Malabar Machine Company was started by E. P. “Ed” Grime in Los Angeles as a machine shop for manufacturing items to customer drawings. Grime was a genius in hydraulic engineering and a man who combined engineering with the pioneering instinct to do what had not been done before.
In 1939, Grime was approached by Lockheed to design and build the first tripod jacks specifically for an aircraft. These hydraulic jacks were the first to incorporate locknuts on the rams, preventing any inadvertent lowering of the jacks. The benefit became an important safety precaution for workers under the aircraft. The company incorporated the locknut design into all of its aircraft tripod jacks and received a patent for this innovation.
From this beginning, Malabar’s primary business became aircraft jacks, including axle jacks for changing aircraft wheels and tires and tripod jacks for in-hangar service. During World War II, it became apparent that a larger facility was required to meet production requirements, so the company relocated just a few miles south in the Los Angeles area to what is now Huntington Park.
In 1945, the company was acquired by Menasco Manufacturing Company and relocated to Burbank. After 1945, military business had become virtually non-existent, so sales efforts were redirected to domestic and international airlines and airframe manufacturers.
In 1950, the business was sold to the Osborne Machinery Company and was relocated once again to San Leandro in northern California near the Oakland Airport. In the summer of 1951, Roy Hodges, a young college student at his summer job as an aircraft mechanic’s helper at California Eastern Airways, often heard from his boss: “Hey Roy, go get the Malabar so we can change this tire!”
In 1968, Osborne passed away, and E. D. “Gene” Sweetland acquired the company in 1969. The name was then changed to Malabar Hydraulics.
The first order of business under the new ownership was to design and build jacks for the new Boeing 747. Business grew very rapidly after 1971, enhancing the company’s reputation for quality and service. In 1977, the company had outgrown its facility in San Leandro, so in 1978 a new facility was built in Simi Valley, California.

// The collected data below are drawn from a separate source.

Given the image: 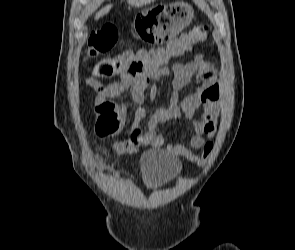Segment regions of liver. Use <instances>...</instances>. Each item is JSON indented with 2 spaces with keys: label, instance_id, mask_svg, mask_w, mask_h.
Here are the masks:
<instances>
[{
  "label": "liver",
  "instance_id": "6515ba94",
  "mask_svg": "<svg viewBox=\"0 0 295 250\" xmlns=\"http://www.w3.org/2000/svg\"><path fill=\"white\" fill-rule=\"evenodd\" d=\"M155 0H128V3L131 6H135V7H141L144 6L148 3L154 2ZM112 8V4H108L105 7H103L101 10H99L96 15H95V19H98L100 17H103L104 15H106L107 13H109V11Z\"/></svg>",
  "mask_w": 295,
  "mask_h": 250
}]
</instances>
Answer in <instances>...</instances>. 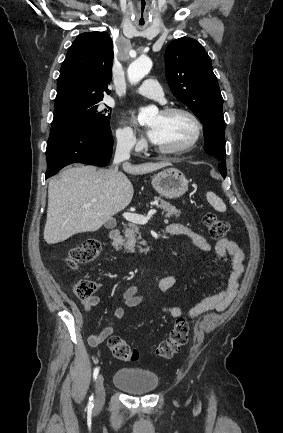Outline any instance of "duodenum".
I'll return each mask as SVG.
<instances>
[{"label": "duodenum", "instance_id": "1", "mask_svg": "<svg viewBox=\"0 0 283 433\" xmlns=\"http://www.w3.org/2000/svg\"><path fill=\"white\" fill-rule=\"evenodd\" d=\"M109 239L114 246H119L122 242L121 232L119 229H112L109 232Z\"/></svg>", "mask_w": 283, "mask_h": 433}]
</instances>
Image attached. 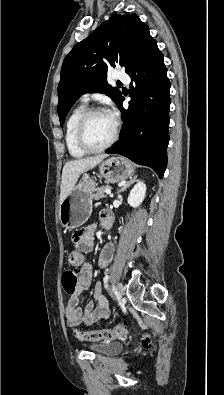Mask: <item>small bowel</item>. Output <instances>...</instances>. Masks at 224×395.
Here are the masks:
<instances>
[{"label":"small bowel","mask_w":224,"mask_h":395,"mask_svg":"<svg viewBox=\"0 0 224 395\" xmlns=\"http://www.w3.org/2000/svg\"><path fill=\"white\" fill-rule=\"evenodd\" d=\"M104 211L100 213V221L103 223ZM94 227H86L77 230L72 238L75 249L70 253L69 261L81 267L79 273V282L76 291L71 294L65 307V320L70 328H77L81 325H91L96 320L107 319L110 314L108 300L103 294L100 283H96L93 287L94 301L86 304L84 309L79 306L80 294L91 286L92 268L85 261V254L93 247ZM114 255V246L106 245L99 259L101 268L107 266Z\"/></svg>","instance_id":"1"}]
</instances>
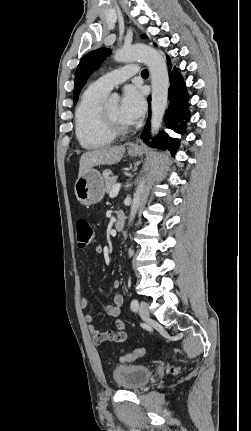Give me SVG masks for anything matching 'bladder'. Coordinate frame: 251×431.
<instances>
[{
  "mask_svg": "<svg viewBox=\"0 0 251 431\" xmlns=\"http://www.w3.org/2000/svg\"><path fill=\"white\" fill-rule=\"evenodd\" d=\"M112 375L118 387L136 390L149 382L152 371L150 368L139 364H122L113 369Z\"/></svg>",
  "mask_w": 251,
  "mask_h": 431,
  "instance_id": "1",
  "label": "bladder"
}]
</instances>
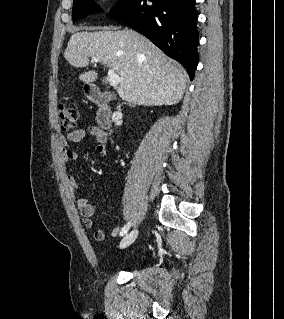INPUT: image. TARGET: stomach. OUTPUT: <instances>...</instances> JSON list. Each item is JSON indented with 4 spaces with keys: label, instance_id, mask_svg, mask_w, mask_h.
Here are the masks:
<instances>
[{
    "label": "stomach",
    "instance_id": "1",
    "mask_svg": "<svg viewBox=\"0 0 284 319\" xmlns=\"http://www.w3.org/2000/svg\"><path fill=\"white\" fill-rule=\"evenodd\" d=\"M87 90H88V86L85 87V92H87Z\"/></svg>",
    "mask_w": 284,
    "mask_h": 319
}]
</instances>
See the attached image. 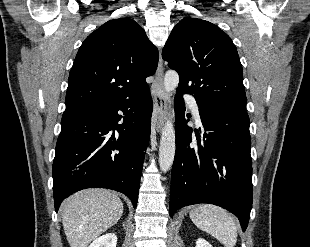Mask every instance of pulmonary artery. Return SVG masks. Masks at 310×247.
<instances>
[{
	"label": "pulmonary artery",
	"mask_w": 310,
	"mask_h": 247,
	"mask_svg": "<svg viewBox=\"0 0 310 247\" xmlns=\"http://www.w3.org/2000/svg\"><path fill=\"white\" fill-rule=\"evenodd\" d=\"M184 98L195 118L200 121V111L196 99L189 95H186Z\"/></svg>",
	"instance_id": "obj_1"
}]
</instances>
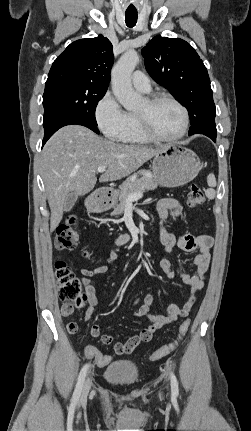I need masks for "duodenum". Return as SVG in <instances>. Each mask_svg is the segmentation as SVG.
I'll use <instances>...</instances> for the list:
<instances>
[{"mask_svg": "<svg viewBox=\"0 0 251 431\" xmlns=\"http://www.w3.org/2000/svg\"><path fill=\"white\" fill-rule=\"evenodd\" d=\"M92 206H93V204H92ZM128 236L127 235H123V236H121L120 238H119V243H125V242H127L128 241Z\"/></svg>", "mask_w": 251, "mask_h": 431, "instance_id": "duodenum-1", "label": "duodenum"}]
</instances>
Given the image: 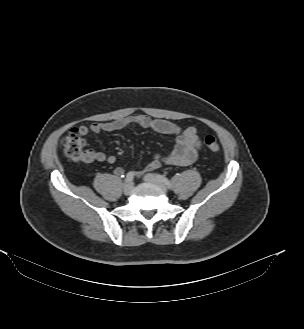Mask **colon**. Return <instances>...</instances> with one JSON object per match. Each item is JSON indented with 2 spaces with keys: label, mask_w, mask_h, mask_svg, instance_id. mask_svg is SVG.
<instances>
[{
  "label": "colon",
  "mask_w": 304,
  "mask_h": 329,
  "mask_svg": "<svg viewBox=\"0 0 304 329\" xmlns=\"http://www.w3.org/2000/svg\"><path fill=\"white\" fill-rule=\"evenodd\" d=\"M204 144L213 153L220 151V146L213 136H206ZM85 141L78 128H71L63 139V148L65 155L73 160L79 161L84 154Z\"/></svg>",
  "instance_id": "colon-1"
}]
</instances>
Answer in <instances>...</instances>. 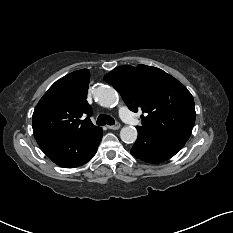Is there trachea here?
<instances>
[{
    "mask_svg": "<svg viewBox=\"0 0 233 233\" xmlns=\"http://www.w3.org/2000/svg\"><path fill=\"white\" fill-rule=\"evenodd\" d=\"M97 125L103 126L105 124L108 125H114L115 124V120L109 116V115H105V114H100L97 118Z\"/></svg>",
    "mask_w": 233,
    "mask_h": 233,
    "instance_id": "1",
    "label": "trachea"
}]
</instances>
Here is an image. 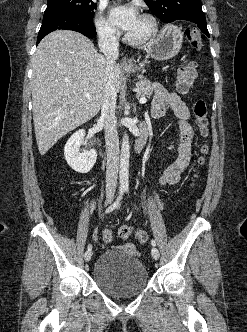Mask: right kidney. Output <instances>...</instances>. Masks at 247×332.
<instances>
[{"mask_svg": "<svg viewBox=\"0 0 247 332\" xmlns=\"http://www.w3.org/2000/svg\"><path fill=\"white\" fill-rule=\"evenodd\" d=\"M83 144H85V130L80 129L68 139L64 147V156L68 165L78 173H88L97 159L94 149L82 151Z\"/></svg>", "mask_w": 247, "mask_h": 332, "instance_id": "right-kidney-1", "label": "right kidney"}]
</instances>
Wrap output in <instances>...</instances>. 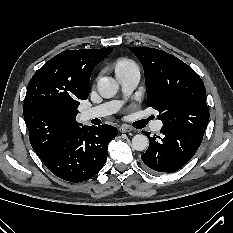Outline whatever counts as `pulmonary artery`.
I'll return each mask as SVG.
<instances>
[{
    "mask_svg": "<svg viewBox=\"0 0 233 233\" xmlns=\"http://www.w3.org/2000/svg\"><path fill=\"white\" fill-rule=\"evenodd\" d=\"M116 78L121 86L123 92L128 95L130 94L138 85L140 80V71L135 67H130L125 70H121L116 72ZM121 103L118 101H112L108 103H104L89 109L84 110L81 113V118L84 121H88L95 118L105 117L107 115L115 113ZM163 126L161 120H156L152 123V129L156 132L160 131Z\"/></svg>",
    "mask_w": 233,
    "mask_h": 233,
    "instance_id": "1",
    "label": "pulmonary artery"
}]
</instances>
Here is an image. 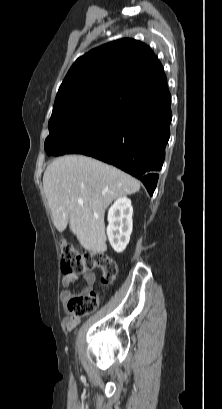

Sweetland changed the name of the company again to today’s Malabar International. The word “international” was used to reflect both the fact that approximately half of the annual sales were outside the United States and that Malabar’s line of aircraft ground support equipment was no longer limited to hydraulics. The company’s wheel and brake equipment, nitrogen service carts, and recovery jacks do not have hydraulic components.
Today, Malabar International sells product in over 60 countries around the world and our product line has expanded to include B787 and A350 jacks and service carts, hundreds of different types of fluid dispensers, test stands, weigh equipment, strut service equipment and a new line of jacks exclusively built for business jets.
The company logo has undergone many changes since 1935, but one word has consistently grown in recognition worldwide for quality and reliability in the ground support equipment industry: “Malabar.”